One decent sized room with wood veneer paneling, carpeting, a fairly new kitchenette of a sink and mini-refrigerator. Cooking was a microwave ( mine ). A small modern bathroom consisting of a sink, vanity cabinet and stall shower. In a pleasant leafy suburban neighborhood.
I liked the place, and it had a very convenient location for my situation then.

I spent the summer of 1976 in a one room third-floor place in Ketchikan AK. Murphy bed. No kitchen to speak of. The radiator made so much noise there was no way to sleep (yes, you need heat in the summer in Ketchikan). Also, the building was adjacent to a bar that closed at 5:00 a.m. All the drunks would pour out onto Dock Street and make a rukus until the bars opened again (7:00 a.m.? I can’t remember.)

But, it was a very fun time for a 16 year old.

Fourth (but not last) year of college. A friend and I rented a rather small apartment. But it was only a half mile from school (where I also worked as a lab tech). Basically there was one room, with a couch on opposite walls, where we slept and a desk in the window between them that we shared. Plus a small but adequate kitchen and a minimal bath with toilet, sink, and shower and not much else. It cost only $50 a month and, during the summer if only one occupant it dropped to $25. That was in 1957-59 and we left after two years. I still have pleasant memories of the place though.

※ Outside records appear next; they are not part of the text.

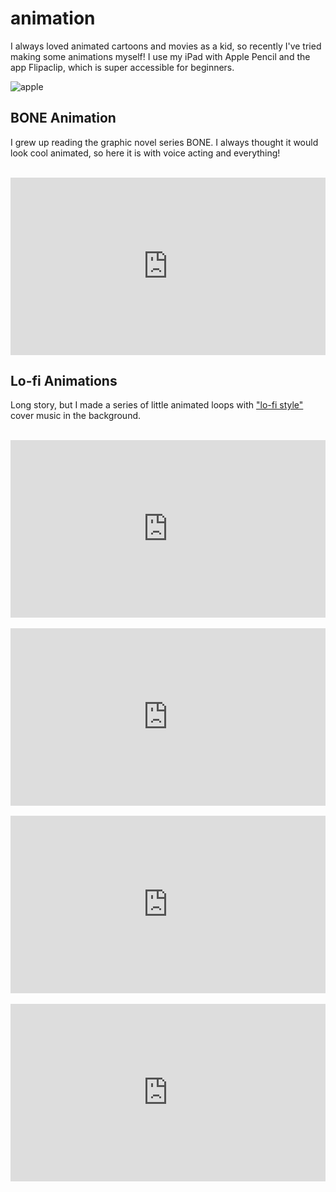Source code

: animation
===
I always loved animated cartoons and movies as a kid, so recently I've tried making some animations myself! I use my iPad with Apple Pencil and the app Flipaclip, which is super accessible for beginners. 

![apple](https://user-images.githubusercontent.com/49330502/151736520-f1180456-5006-477c-be68-c05c42f9d732.gif)

BONE Animation
-----
I grew up reading the graphic novel series BONE. I always thought it would look cool animated, so here it is with voice acting and everything!

<br>
<div style="position:relative;padding-bottom:56.25%;"> <!-- 16:9 Ratio Babyyyy -->
<iframe style="width:100%;height:100%;position:absolute;left:0px;top:0px;" src="https://www.youtube.com/embed/tAeu9WFk9_s" title="YouTube video player" frameborder="0" allow="accelerometer; autoplay; clipboard-write; encrypted-media; gyroscope; picture-in-picture" allowfullscreen=""></iframe>
</div>


Lo-fi Animations
------
Long story, but I made a series of little animated loops with ["lo-fi style"](https://youtu.be/5qap5aO4i9A) cover music in the background. 

<br>
<div style="position:relative;padding-bottom:56.25%;"> <!-- 16:9 Ratio Babyyyy -->
<iframe style="width:100%;height:100%;position:absolute;left:0px;top:0px;" src="https://www.youtube.com/embed/ArmrFbAGf6U" title="YouTube video player" frameborder="0" allow="accelerometer; autoplay; clipboard-write; encrypted-media; gyroscope; picture-in-picture" allowfullscreen=""></iframe>
</div>
<br>
<div style="position:relative;padding-bottom:56.25%;"> <!-- 16:9 Ratio Babyyyy -->
<iframe style="width:100%;height:100%;position:absolute;left:0px;top:0px;" src="https://www.youtube.com/embed/tMeOPC8gaXU" title="YouTube video player" frameborder="0" allow="accelerometer; autoplay; clipboard-write; encrypted-media; gyroscope; picture-in-picture" allowfullscreen=""></iframe>
</div>
<br>
<div style="position:relative;padding-bottom:56.25%;"> <!-- 16:9 Ratio Babyyyy -->
<iframe style="width:100%;height:100%;position:absolute;left:0px;top:0px;" src="https://www.youtube.com/embed/gpEFxTyMBM4" title="YouTube video player" frameborder="0" allow="accelerometer; autoplay; clipboard-write; encrypted-media; gyroscope; picture-in-picture" allowfullscreen=""></iframe>
</div>
<br>
<div style="position:relative;padding-bottom:56.25%;"> <!-- 16:9 Ratio Babyyyy -->
<iframe style="width:100%;height:100%;position:absolute;left:0px;top:0px;" src="https://www.youtube.com/embed/MBakbRJ-64A" title="YouTube video player" frameborder="0" allow="accelerometer; autoplay; clipboard-write; encrypted-media; gyroscope; picture-in-picture" allowfullscreen=""></iframe>
</div>
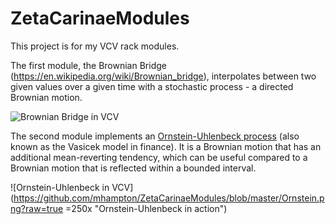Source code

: # ZetaCarinaeModules

This project is for my VCV rack modules.  

The first module, the Brownian Bridge (https://en.wikipedia.org/wiki/Brownian_bridge), interpolates between two given values over a given time with a stochastic process - a directed Brownian motion.

![Brownian Bridge in VCV](https://github.com/mhampton/ZetaCarinaeModules/blob/master/BBshot.png?raw=true "BB in action")

The second module implements an [Ornstein-Uhlenbeck process](https://en.wikipedia.org/wiki/Ornstein%E2%80%93Uhlenbeck_process) (also known as the Vasicek model in finance).  It is a Brownian motion that has an additional mean-reverting tendency, which can be useful compared to a Brownian motion that is reflected within a bounded interval.

![Ornstein-Uhlenbeck in VCV](https://github.com/mhampton/ZetaCarinaeModules/blob/master/Ornstein.png?raw=true =250x "Ornstein-Uhlenbeck in action")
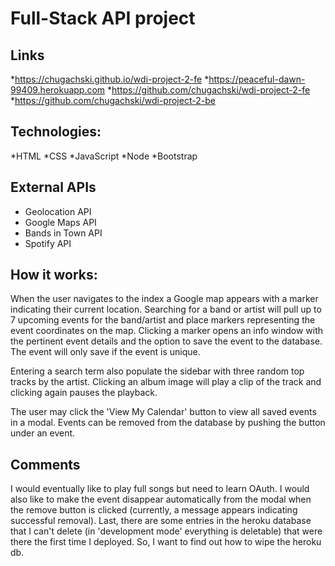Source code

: # Full-Stack API project

## Links
 *https://chugachski.github.io/wdi-project-2-fe
 *https://peaceful-dawn-99409.herokuapp.com
 *https://github.com/chugachski/wdi-project-2-fe
 *https://github.com/chugachski/wdi-project-2-be

## Technologies:
 *HTML
 *CSS
 *JavaScript
 *Node
 *Bootstrap

## External APIs
* Geolocation API
* Google Maps API
* Bands in Town API
* Spotify API

## How it works:
When the user navigates to the index a Google map appears with a marker indicating their current location. Searching for a band or artist will pull up to 7 upcoming events for the band/artist and place markers representing the event coordinates on the map. Clicking a marker opens an info window with the pertinent event details and the option to save the event to the database. The event will only save if the event is unique.

Entering a search term also populate the sidebar with three random top tracks by the artist. Clicking an album image will play a clip of the track and clicking again pauses the playback.

The user may click the 'View My Calendar' button to view all saved events in a modal. Events can be removed from the database by pushing the button under an event.

## Comments
I would eventually like to play full songs but need to learn OAuth. I would also like to make the event disappear automatically from the modal when the remove button is clicked (currently, a message appears indicating successful removal). Last, there are some entries in the heroku database that I can't delete (in 'development mode' everything is deletable) that were there the first time I deployed. So, I want to find out how to wipe the heroku db.

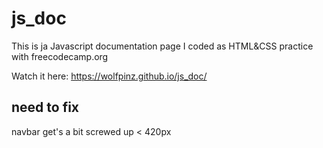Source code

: # js_doc

This is ja Javascript documentation page I coded as HTML&CSS practice with freecodecamp.org

Watch it here: https://wolfpinz.github.io/js_doc/



## need to fix

navbar get's a bit screwed up < 420px
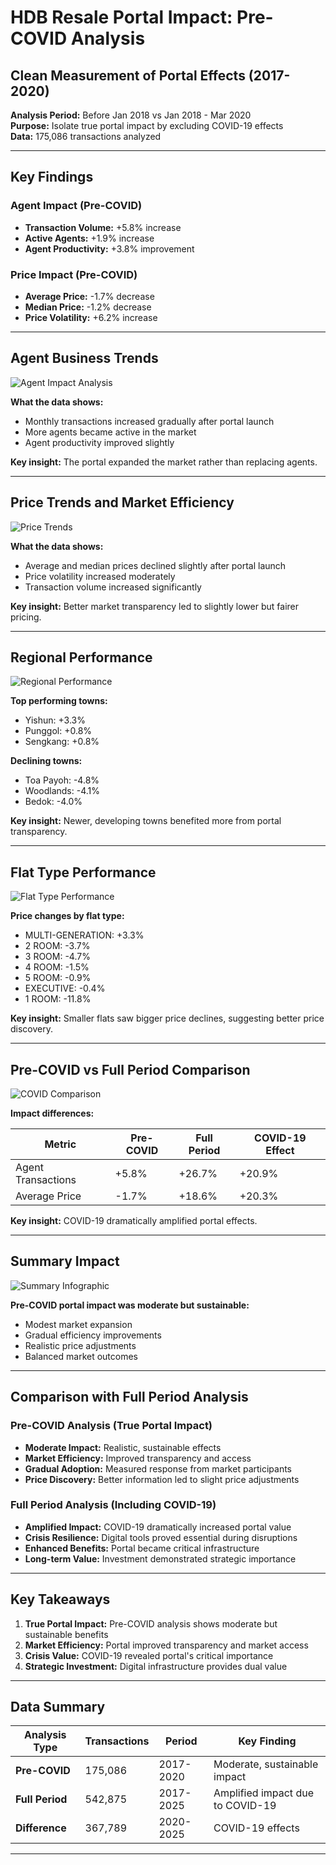 # HDB Resale Portal Impact: Pre-COVID Analysis
## Clean Measurement of Portal Effects (2017-2020)

**Analysis Period:** Before Jan 2018 vs Jan 2018 - Mar 2020  
**Purpose:** Isolate true portal impact by excluding COVID-19 effects  
**Data:** 175,086 transactions analyzed  

---

## Key Findings

### Agent Impact (Pre-COVID)
- **Transaction Volume:** +5.8% increase
- **Active Agents:** +1.9% increase  
- **Agent Productivity:** +3.8% improvement

### Price Impact (Pre-COVID)
- **Average Price:** -1.7% decrease
- **Median Price:** -1.2% decrease
- **Price Volatility:** +6.2% increase

---

## Agent Business Trends

![Agent Impact Analysis](chart_1_agent_impact.png)

**What the data shows:**
- Monthly transactions increased gradually after portal launch
- More agents became active in the market
- Agent productivity improved slightly

**Key insight:** The portal expanded the market rather than replacing agents.

---

## Price Trends and Market Efficiency

![Price Trends](chart_2_price_trends.png)

**What the data shows:**
- Average and median prices declined slightly after portal launch
- Price volatility increased moderately
- Transaction volume increased significantly

**Key insight:** Better market transparency led to slightly lower but fairer pricing.

---

## Regional Performance

![Regional Performance](chart_3_regional_performance.png)

**Top performing towns:**
- Yishun: +3.3%
- Punggol: +0.8%
- Sengkang: +0.8%

**Declining towns:**
- Toa Payoh: -4.8%
- Woodlands: -4.1%
- Bedok: -4.0%

**Key insight:** Newer, developing towns benefited more from portal transparency.

---

## Flat Type Performance

![Flat Type Performance](chart_4_flat_type_comparison.png)

**Price changes by flat type:**
- MULTI-GENERATION: +3.3%
- 2 ROOM: -3.7%
- 3 ROOM: -4.7%
- 4 ROOM: -1.5%
- 5 ROOM: -0.9%
- EXECUTIVE: -0.4%
- 1 ROOM: -11.8%

**Key insight:** Smaller flats saw bigger price declines, suggesting better price discovery.

---

## Pre-COVID vs Full Period Comparison

![COVID Comparison](chart_5_covid_comparison.png)

**Impact differences:**

| Metric | Pre-COVID | Full Period | COVID-19 Effect |
|--------|-----------|-------------|-----------------|
| Agent Transactions | +5.8% | +26.7% | +20.9% |
| Average Price | -1.7% | +18.6% | +20.3% |

**Key insight:** COVID-19 dramatically amplified portal effects.

---

## Summary Impact

![Summary Infographic](chart_6_summary_infographic.png)

**Pre-COVID portal impact was moderate but sustainable:**
- Modest market expansion
- Gradual efficiency improvements
- Realistic price adjustments
- Balanced market outcomes

---

## Comparison with Full Period Analysis

### Pre-COVID Analysis (True Portal Impact)
- **Moderate Impact:** Realistic, sustainable effects
- **Market Efficiency:** Improved transparency and access
- **Gradual Adoption:** Measured response from market participants
- **Price Discovery:** Better information led to slight price adjustments

### Full Period Analysis (Including COVID-19)
- **Amplified Impact:** COVID-19 dramatically increased portal value
- **Crisis Resilience:** Digital tools proved essential during disruptions
- **Enhanced Benefits:** Portal became critical infrastructure
- **Long-term Value:** Investment demonstrated strategic importance

---

## Key Takeaways

1. **True Portal Impact:** Pre-COVID analysis shows moderate but sustainable benefits
2. **Market Efficiency:** Portal improved transparency and market access
3. **Crisis Value:** COVID-19 revealed portal's critical importance
4. **Strategic Investment:** Digital infrastructure provides dual value

---

## Data Summary

| Analysis Type | Transactions | Period | Key Finding |
|---------------|--------------|---------|-------------|
| **Pre-COVID** | 175,086 | 2017-2020 | Moderate, sustainable impact |
| **Full Period** | 542,875 | 2017-2025 | Amplified impact due to COVID-19 |
| **Difference** | 367,789 | 2020-2025 | COVID-19 effects |

---
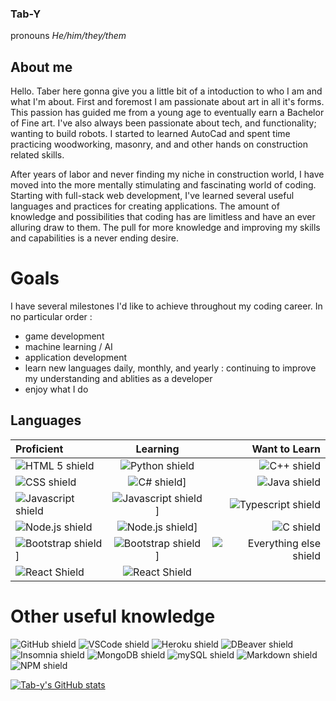 ### Tab-Y
pronouns *He/him/they/them*


## About me

Hello. Taber here gonna give you a little bit of a intoduction to who I am and what I'm about. First and foremost I am passionate about art in all it's forms.
This passion has guided me from a young age to eventually earn a Bachelor of Fine art. I've also always been passionate about tech, and functionality; wanting 
to build robots. I started to learned AutoCad and spent time practicing woodworking, masonry, and and other hands on construction related skills. 

After years of labor and never finding my niche in construction world, I have moved into the more mentally stimulating and fascinating world of coding. Starting with
full-stack web development, I've learned several useful languages and practices for creating applications. The amount of knowledge and possibilities that coding has
are limitless and have an ever alluring draw to them. The pull for more knowledge and improving my skills and capabilities is a never ending desire. 


# Goals

I have several milestones I'd like to achieve throughout my coding career. In no particular order :
- game development
- machine learning / AI
- application development
- learn new languages daily, monthly, and yearly : continuing to improve my understanding and ablities as a developer
- enjoy what I do


## Languages

| Proficient  | Learning  | Want to Learn   |
| :---        |   :---:   |         ---:    |
| ![HTML 5 shield](https://img.shields.io/badge/HTML5-Red) | ![Python shield](https://img.shields.io/badge/Python-blue) | ![C++ shield](https://img.shields.io/badge/C++-yellow) |
| ![CSS shield](https://img.shields.io/badge/CSS-yellow) | ![C# shield](https://img.shields.io/badge/C%23-orange)] | ![Java shield](https://img.shields.io/badge/Java-green) |
| ![Javascript shield](https://img.shields.io/badge/Javascript-yellowgreen) | ![Javascript shield](https://img.shields.io/badge/Javascript-yellowgreen)] | ![Typescript shield](https://img.shields.io/badge/Typescript-blue) |
| ![Node.js shield](https://img.shields.io/badge/Node.js-brightgreen) | ![Node.js shield](https://img.shields.io/badge/Node.js-brightgreen)] | ![C shield](https://img.shields.io/badge/C-yellow) |
| ![Bootstrap shield](https://img.shields.io/badge/Bootstrap-grey)] | ![Bootstrap shield](https://img.shields.io/badge/Bootstrap-grey)] | ![Everything else shield](https://img.shields.io/badge/Everything_else-red) |
| ![React Shield](https://img.shields.io/badge/React-blue) | ![React Shield](https://img.shields.io/badge/React-blue) | |


# Other useful knowledge

![GitHub shield](https://img.shields.io/badge/GitHub-black) ![VSCode shield](https://img.shields.io/badge/VSCode-blue) ![Heroku shield](https://img.shields.io/badge/Heroku-red)
![DBeaver shield](https://img.shields.io/badge/DBeaver-yellow) ![Insomnia shield](https://img.shields.io/badge/Insomnia-purple) ![MongoDB shield](https://img.shields.io/badge/MongoDB-green)
![mySQL shield](https://img.shields.io/badge/mySQL-orange) ![Markdown shield](https://img.shields.io/badge/Markdown-grey) ![NPM shield](https://img.shields.io/badge/NPM-brown)

[![Tab-y's GitHub stats](https://github-readme-stats.vercel.app/api?username=tab-y)](https://github.com/tab-y/github-readme-stats)



<!--
**Tab-Y/Tab-Y** is a ✨ _special_ ✨ repository because its `README.md` (this file) appears on your GitHub profile.

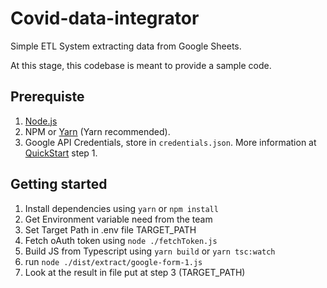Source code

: # Covid-data-integrator

Simple ETL System extracting data from Google Sheets.

At this stage, this codebase is meant to provide a sample code.

## Prerequiste

1. [Node.js](https://nodejs.org/en/)
2. NPM or [Yarn](https://yarnpkg.com/) (Yarn recommended).
3. Google API Credentials, store in `credentials.json`. More information at [QuickStart](https://developers.google.com/sheets/api/quickstart/nodejs) step 1.

## Getting started

1. Install dependencies using `yarn` or `npm install`
2. Get Environment variable need from the team
3. Set Target Path in .env file TARGET_PATH
4. Fetch oAuth token using `node ./fetchToken.js`
5. Build JS from Typescript using `yarn build` or `yarn tsc:watch`
6. run `node ./dist/extract/google-form-1.js`
7. Look at the result in file put at step 3 (TARGET_PATH)
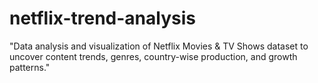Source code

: # netflix-trend-analysis
"Data analysis and visualization of Netflix Movies &amp; TV Shows dataset to uncover content trends, genres, country-wise production, and growth patterns."

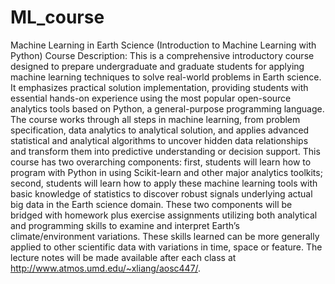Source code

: # ML_course
Machine Learning in Earth Science (Introduction to Machine Learning with Python)
Course Description:
This is a comprehensive introductory course designed to prepare undergraduate and graduate students for applying machine learning techniques to solve real-world problems in Earth science. It emphasizes practical solution implementation, providing students with essential hands-on experience using the most popular open-source analytics tools based on Python, a general-purpose programming language. The course works through all steps in machine learning, from problem specification, data analytics to analytical solution, and applies advanced statistical and analytical algorithms to uncover hidden data relationships and transform them into predictive understanding or decision support.
This course has two overarching components: first, students will learn how to program with Python in using Scikit-learn and other major analytics toolkits; second, students will learn how to apply these machine learning tools with basic knowledge of statistics to discover robust signals underlying actual big data in the Earth science domain. These two components will be bridged with homework plus exercise assignments utilizing both analytical and programming skills to examine and interpret Earth’s climate/environment variations. These skills learned can be more generally applied to other scientific data with variations in time, space or feature. The lecture notes will be made available after each class at http://www.atmos.umd.edu/~xliang/aosc447/.
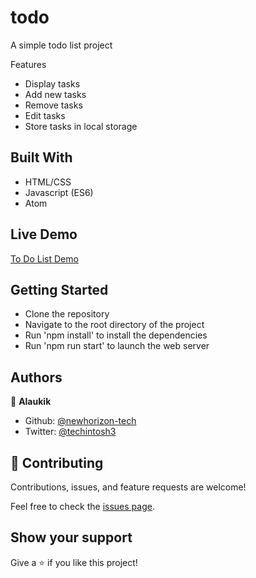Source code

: # todo

A simple todo list project

Features

- Display tasks
- Add new tasks
- Remove tasks
- Edit tasks
- Store tasks in local storage

## Built With

- HTML/CSS
- Javascript (ES6)
- Atom

## Live Demo

[To Do List Demo](https://newhorizon-tech.github.io/todo/dist/)

## Getting Started

- Clone the repository
- Navigate to the root directory of the project
- Run 'npm install' to install the dependencies
- Run 'npm run start' to launch the web server

## Authors

👤 **Alaukik**

- Github: [@newhorizon-tech](https://github.com/newhorizon-tech)
- Twitter: [@techintosh3](https://twitter.com/techintosh3)

## 🤝 Contributing

Contributions, issues, and feature requests are welcome!

Feel free to check the [issues page](https://github.com/newhorizon-tech/todo/issues).

## Show your support

Give a ⭐️ if you like this project!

First apartment was in college, my younger brother got a 2 bedroom after his first year (you had to live in the dorms your first year) and I transferred schools to live with him.

It was great. 2 bedroom, 1 bath. About 900 square feet which was enough for both of us. We’d drink and watch Ali G together. I miss it. The bathroom even had a linen closet inside (its the only 1-2 bedroom apt I’ve been in with a linen closet in the bathroom).

Privacy was never an issue. I’ve lived in other apartments and while hearing your next door neighbor is pretty rare in apartments, you can usually hear the people above you. That was never an issue at this place, but was an issue at every other apt I’ve been in.